TASK ITEM: For the records below, print the lines from the line with "8: (237, 225, 4.14)" through the line with "32: (445, 263, 3.32)" exactly as written; include both end lines and exclude the rest.

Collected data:

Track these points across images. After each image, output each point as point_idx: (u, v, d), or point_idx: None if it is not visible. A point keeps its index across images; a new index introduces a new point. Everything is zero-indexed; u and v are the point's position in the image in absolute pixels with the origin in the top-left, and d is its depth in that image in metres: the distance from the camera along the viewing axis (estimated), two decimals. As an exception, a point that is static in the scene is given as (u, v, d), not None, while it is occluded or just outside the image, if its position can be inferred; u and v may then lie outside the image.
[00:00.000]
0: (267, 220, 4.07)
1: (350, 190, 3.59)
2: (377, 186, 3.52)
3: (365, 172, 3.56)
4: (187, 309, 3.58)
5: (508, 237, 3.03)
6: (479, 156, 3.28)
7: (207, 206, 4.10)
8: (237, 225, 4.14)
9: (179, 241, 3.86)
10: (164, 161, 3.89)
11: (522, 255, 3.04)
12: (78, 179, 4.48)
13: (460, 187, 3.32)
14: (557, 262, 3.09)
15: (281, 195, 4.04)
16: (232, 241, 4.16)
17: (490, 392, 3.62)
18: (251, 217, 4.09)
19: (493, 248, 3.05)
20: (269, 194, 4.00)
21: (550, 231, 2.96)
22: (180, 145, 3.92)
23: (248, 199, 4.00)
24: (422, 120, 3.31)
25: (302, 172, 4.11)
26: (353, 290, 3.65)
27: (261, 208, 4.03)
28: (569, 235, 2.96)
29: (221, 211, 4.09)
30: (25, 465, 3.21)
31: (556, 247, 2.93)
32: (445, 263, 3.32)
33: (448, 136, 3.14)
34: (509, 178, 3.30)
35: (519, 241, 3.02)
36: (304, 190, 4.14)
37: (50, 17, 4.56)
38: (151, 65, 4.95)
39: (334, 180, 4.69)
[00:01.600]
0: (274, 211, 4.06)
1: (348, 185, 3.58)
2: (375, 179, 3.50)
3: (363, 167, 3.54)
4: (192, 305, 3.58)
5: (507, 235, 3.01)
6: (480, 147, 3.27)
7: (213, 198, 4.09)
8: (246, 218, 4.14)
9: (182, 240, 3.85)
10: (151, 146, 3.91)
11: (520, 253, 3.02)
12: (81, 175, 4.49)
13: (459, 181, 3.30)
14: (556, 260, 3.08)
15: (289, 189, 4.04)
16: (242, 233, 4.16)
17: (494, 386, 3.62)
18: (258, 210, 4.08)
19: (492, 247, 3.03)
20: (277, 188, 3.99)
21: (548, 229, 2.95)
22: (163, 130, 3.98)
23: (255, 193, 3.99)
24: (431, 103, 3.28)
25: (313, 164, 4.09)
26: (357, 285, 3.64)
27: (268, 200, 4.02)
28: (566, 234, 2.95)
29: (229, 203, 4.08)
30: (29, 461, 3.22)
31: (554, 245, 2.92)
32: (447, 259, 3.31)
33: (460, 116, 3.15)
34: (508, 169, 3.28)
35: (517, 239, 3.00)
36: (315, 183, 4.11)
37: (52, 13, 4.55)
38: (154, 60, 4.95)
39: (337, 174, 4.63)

OUTPUT FOR THIS TASK:
8: (237, 225, 4.14)
9: (179, 241, 3.86)
10: (164, 161, 3.89)
11: (522, 255, 3.04)
12: (78, 179, 4.48)
13: (460, 187, 3.32)
14: (557, 262, 3.09)
15: (281, 195, 4.04)
16: (232, 241, 4.16)
17: (490, 392, 3.62)
18: (251, 217, 4.09)
19: (493, 248, 3.05)
20: (269, 194, 4.00)
21: (550, 231, 2.96)
22: (180, 145, 3.92)
23: (248, 199, 4.00)
24: (422, 120, 3.31)
25: (302, 172, 4.11)
26: (353, 290, 3.65)
27: (261, 208, 4.03)
28: (569, 235, 2.96)
29: (221, 211, 4.09)
30: (25, 465, 3.21)
31: (556, 247, 2.93)
32: (445, 263, 3.32)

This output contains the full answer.